Salah seorang calon alumni Jurusan Komunikasi Penyiaran Islam, Tanta Arya Pradipta yang biasa disapa Lek ini menyebutkan, salah satu tempat menyenangkan baginya adalah jamur. Tempat ini dibangun dengan semen yang membentuk payung, dibawahnya dibuatkan tempat yang bisa diduduki 5 orang.
“Kalau dosen belum masuk, ya nongkrong di sana. Sambil kasih penilaian sama yang lewat, cakep nggak,” kata pria asal Muaro Bungo ini.
Kalau malam, kampus ini sepi dari keramaian, selain anak kuliah yang masih wajib asrama. Bagi mereka, spot yang berkesan itu halaman gedung rektorat lama, bisa browsing dan Youtube sepuasnya.
“Nyampe puas, kan gratis haha. Tapi nggak selalu sih, biasanya beli kuota wifi.id nongkrong di sana. Pastinya bawa kopi dong,” cerita mahasiswa Fakultas Tarbiyah ini.
Yang cukup menggembirakan, di kampus ini makanan dijual murah meriah dengan porsi mengenyangkan. Kantin di belakang salah satu gedung, kadang harus rela antri untuk sepiring nasi goreng porsi kenyang. Hehehe
Bahkan untuk makan siang, di sepanjang jalan kampus cukup mengerok kocek Rp. 10.000 sudah bisa untuk menghemat uang jajan anak kosan.
Selain itu yang cukup menarik di kampus ini, layaknya kampus besar lainnya, organisatoris mengaktifkan sekretariat organisasi mereka.

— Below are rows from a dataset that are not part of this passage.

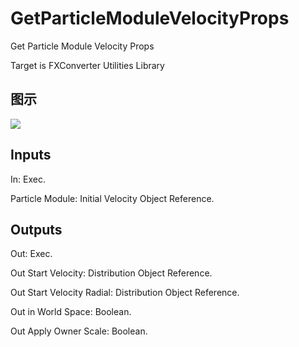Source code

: # GetParticleModuleVelocityProps

Get Particle Module Velocity Props

Target is FXConverter Utilities Library

## 图示

![]($-20221218-19031044.png)

## Inputs

In: Exec.

Particle Module: Initial Velocity Object Reference.  

## Outputs

Out: Exec.

Out Start Velocity: Distribution Object Reference.

Out Start Velocity Radial: Distribution Object Reference.

Out in World Space: Boolean.

Out Apply Owner Scale: Boolean.

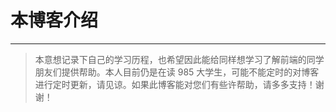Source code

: # 本博客介绍

---

> 本意想记录下自己的学习历程，也希望因此能给同样想学习了解前端的同学朋友们提供帮助。本人目前仍是在读 985 大学生，可能不能定时的对博客进行定时更新，请见谅。如果此博客能对您们有些许帮助，请多多支持！谢谢！
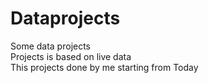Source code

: # Dataprojects
Some data projects <br>
Projects is based on live data <br>
This projects done by me starting from Today
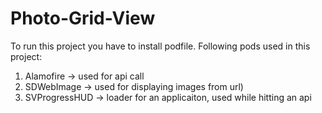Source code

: # Photo-Grid-View

To run this project you have to install podfile. Following pods used in this project:
1. Alamofire -> used for api call
2. SDWebImage -> used for displaying images from url)
3. SVProgressHUD -> loader for an applicaiton, used while hitting an api

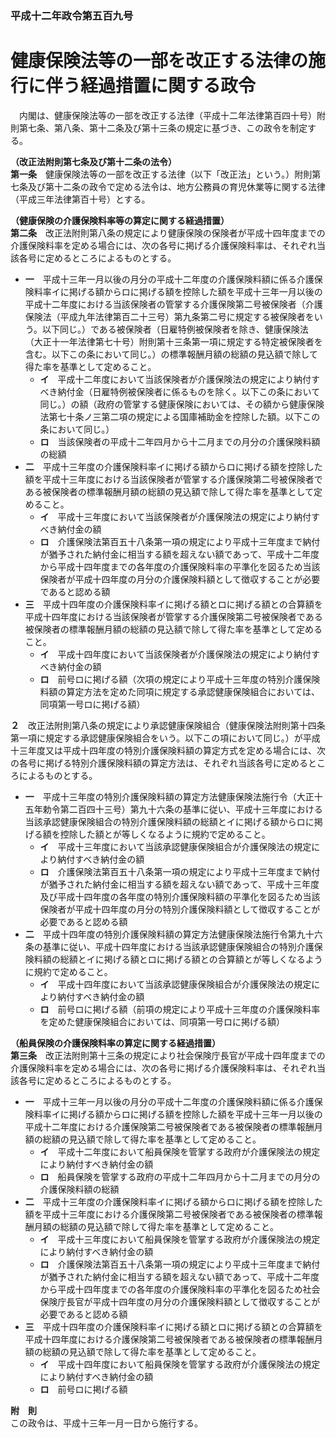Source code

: ### 平成十二年政令第五百九号  
# 健康保険法等の一部を改正する法律の施行に伴う経過措置に関する政令  
　内閣は、健康保険法等の一部を改正する法律（平成十二年法律第百四十号）附則第七条、第八条、第十二条及び第十三条の規定に基づき、この政令を制定する。  
  
**（改正法附則第七条及び第十二条の法令）**  
**第一条**　健康保険法等の一部を改正する法律（以下「改正法」という。）附則第七条及び第十二条の政令で定める法令は、地方公務員の育児休業等に関する法律（平成三年法律第百十号）とする。  
  
**（健康保険の介護保険料率等の算定に関する経過措置）**  
**第二条**　改正法附則第八条の規定により健康保険の保険者が平成十四年度までの介護保険料率を定める場合には、次の各号に掲げる介護保険料率は、それぞれ当該各号に定めるところによるものとする。  
* **一**　平成十三年一月以後の月分の平成十二年度の介護保険料額に係る介護保険料率イに掲げる額からロに掲げる額を控除した額を平成十三年一月以後の平成十二年度における当該保険者の管掌する介護保険第二号被保険者（介護保険法（平成九年法律第百二十三号）第九条第二号に規定する被保険者をいう。以下同じ。）である被保険者（日雇特例被保険者を除き、健康保険法（大正十一年法律第七十号）附則第十三条第一項に規定する特定被保険者を含む。以下この条において同じ。）の標準報酬月額の総額の見込額で除して得た率を基準として定めること。  
	* **イ**　平成十二年度において当該保険者が介護保険法の規定により納付すべき納付金（日雇特例被保険者に係るものを除く。以下この条において同じ。）の額（政府の管掌する健康保険においては、その額から健康保険法第七十条ノ三第二項の規定による国庫補助金を控除した額。以下この条において同じ。）  
	* **ロ**　当該保険者の平成十二年四月から十二月までの月分の介護保険料額の総額  
* **二**　平成十三年度の介護保険料率イに掲げる額からロに掲げる額を控除した額を平成十三年度における当該保険者が管掌する介護保険第二号被保険者である被保険者の標準報酬月額の総額の見込額で除して得た率を基準として定めること。  
	* **イ**　平成十三年度において当該保険者が介護保険法の規定により納付すべき納付金の額  
	* **ロ**　介護保険法第百五十八条第一項の規定により平成十三年度まで納付が猶予された納付金に相当する額を超えない額であって、平成十二年度から平成十四年度までの各年度の介護保険料率の平準化を図るため当該保険者が平成十四年度の月分の介護保険料額として徴収することが必要であると認める額  
* **三**　平成十四年度の介護保険料率イに掲げる額とロに掲げる額との合算額を平成十四年度における当該保険者が管掌する介護保険第二号被保険者である被保険者の標準報酬月額の総額の見込額で除して得た率を基準として定めること。  
	* **イ**　平成十四年度において当該保険者が介護保険法の規定により納付すべき納付金の額  
	* **ロ**　前号ロに掲げる額（次項の規定により平成十三年度の特別介護保険料額の算定方法を定めた同項に規定する承認健康保険組合においては、同項第一号ロに掲げる額）  
  
**２**　改正法附則第八条の規定により承認健康保険組合（健康保険法附則第十四条第一項に規定する承認健康保険組合をいう。以下この項において同じ。）が平成十三年度又は平成十四年度の特別介護保険料額の算定方式を定める場合には、次の各号に掲げる特別介護保険料額の算定方法は、それぞれ当該各号に定めるところによるものとする。  
* **一**　平成十三年度の特別介護保険料額の算定方法健康保険法施行令（大正十五年勅令第二百四十三号）第九十六条の基準に従い、平成十三年度における当該承認健康保険組合の特別介護保険料額の総額とイに掲げる額からロに掲げる額を控除した額とが等しくなるように規約で定めること。  
	* **イ**　平成十三年度において当該承認健康保険組合が介護保険法の規定により納付すべき納付金の額  
	* **ロ**　介護保険法第百五十八条第一項の規定により平成十三年度まで納付が猶予された納付金に相当する額を超えない額であって、平成十三年度及び平成十四年度の各年度の特別介護保険料額の平準化を図るため当該保険者が平成十四年度の月分の特別介護保険料額として徴収することが必要であると認める額  
* **二**　平成十四年度の特別介護保険料額の算定方法健康保険法施行令第九十六条の基準に従い、平成十四年度における当該承認健康保険組合の特別介護保険料額の総額とイに掲げる額とロに掲げる額との合算額とが等しくなるように規約で定めること。  
	* **イ**　平成十四年度において当該承認健康保険組合が介護保険法の規定により納付すべき納付金の額  
	* **ロ**　前号ロに掲げる額（前項の規定により平成十三年度の介護保険料率を定めた健康保険組合においては、同項第一号ロに掲げる額）  
  
**（船員保険の介護保険料率の算定に関する経過措置）**  
**第三条**　改正法附則第十三条の規定により社会保険庁長官が平成十四年度までの介護保険料率を定める場合には、次の各号に掲げる介護保険料率は、それぞれ当該各号に定めるところによるものとする。  
* **一**　平成十三年一月以後の月分の平成十二年度の介護保険料額に係る介護保険料率イに掲げる額からロに掲げる額を控除した額を平成十三年一月以後の平成十二年度における介護保険第二号被保険者である被保険者の標準報酬月額の総額の見込額で除して得た率を基準として定めること。  
	* **イ**　平成十二年度において船員保険を管掌する政府が介護保険法の規定により納付すべき納付金の額  
	* **ロ**　船員保険を管掌する政府の平成十二年四月から十二月までの月分の介護保険料額の総額  
* **二**　平成十三年度の介護保険料率イに掲げる額からロに掲げる額を控除した額を平成十三年度における介護保険第二号被保険者である被保険者の標準報酬月額の総額の見込額で除して得た率を基準として定めること。  
	* **イ**　平成十三年度において船員保険を管掌する政府が介護保険法の規定により納付すべき納付金の額  
	* **ロ**　介護保険法第百五十八条第一項の規定により平成十三年度まで納付が猶予された納付金に相当する額を超えない額であって、平成十二年度から平成十四年度までの各年度の介護保険料率の平準化を図るため社会保険庁長官が平成十四年度の月分の介護保険料額として徴収することが必要であると認める額  
* **三**　平成十四年度の介護保険料率イに掲げる額とロに掲げる額との合算額を平成十四年度における介護保険第二号被保険者である被保険者の標準報酬月額の総額の見込額で除して得た率を基準として定めること。  
	* **イ**　平成十四年度において船員保険を管掌する政府が介護保険法の規定により納付すべき納付金の額  
	* **ロ**　前号ロに掲げる額  
  
**附　則**  
この政令は、平成十三年一月一日から施行する。  
  
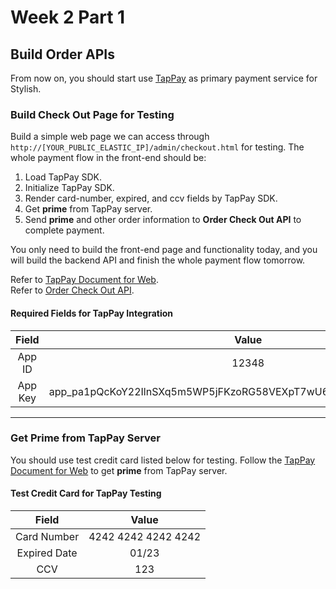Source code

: # Week 2 Part 1

## Build Order APIs

From now on, you should start use [TapPay](https://www.tappaysdk.com/en/) as primary payment service for Stylish.

### Build Check Out Page for Testing

Build a simple web page we can access through `http://[YOUR_PUBLIC_ELASTIC_IP]/admin/checkout.html` for testing. The whole payment flow in the front-end should be:

1. Load TapPay SDK.
2. Initialize TapPay SDK.
3. Render card-number, expired, and ccv fields by TapPay SDK.
4. Get **prime** from TapPay server.
5. Send **prime** and other order information to **Order Check Out API** to complete payment.

You only need to build the front-end page and functionality today, and you will build the backend API and finish the whole payment flow tomorrow.

Refer to [TapPay Document for Web](https://docs.tappaysdk.com/tutorial/zh/web/front.html#front).  
Refer to [Order Check Out API](https://github.com/AppWorks-School/API-Doc/tree/master/Stylish#order-check-out-api).

#### Required Fields for TapPay Integration

| Field | Value |
| :---: | :---: |
| App ID | 12348 |
| App Key | app_pa1pQcKoY22IlnSXq5m5WP5jFKzoRG58VEXpT7wU62ud7mMbDOGzCYIlzzLF |

---

### Get Prime from TapPay Server

You should use test credit card listed below for testing. Follow the [TapPay Document for Web](https://docs.tappaysdk.com/tutorial/zh/web/front.html#front) to get **prime** from TapPay server.

#### Test Credit Card for TapPay Testing

| Field | Value |
| :---: | :---: |
| Card Number | 4242 4242 4242 4242 |
| Expired Date | 01/23 |
| CCV | 123 |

Berbagai kegiatan, mulai dari sekedar minum kopi dari uang organisasi ataupun menghabiskan waktu untuk berdiskusi.
Memang tak banyak yang dapat diekspos dari kampus ini, karena letaknya yang cukup jauh dari pusat kota. Jam 10 malam, tinggal beberapa kedai dekat kampus yang masih ada. Selebihnya gelap, seperti di kampung saya. Sebelum jam 10, biasanya di depan kampus, ramai para mahasiswi yang membeli bakso bakar atau sekedar hilir mudik karena kebosanan di kos mereka.
Ya inilah kampus Mewah itu, Megah di tengah sawah. Karena memang hanya gedung ini yang megah, selebihnya dikelilingi hamparan sawah nan hijau, seperti warna kampus kami.
Yang cukup membahagiakan perasaan, setiap pagi disuguhkan pemandangan Gunung Singgalang dan Merapi. Kadang diselimuti kabut, kadang diisi cahaya matahari yang merambat disela-sela jendela kampus kami.
Ah, semoga saja sebentar lagi kampus Mewah kami jadi UIN, toh Kemenag juga sudah mendukung. Kalau sudah jadi UIN warnanya tetap hijau ya, sehijau padi para petani sekitar. Tumbuh, untuk masa depan bangsa.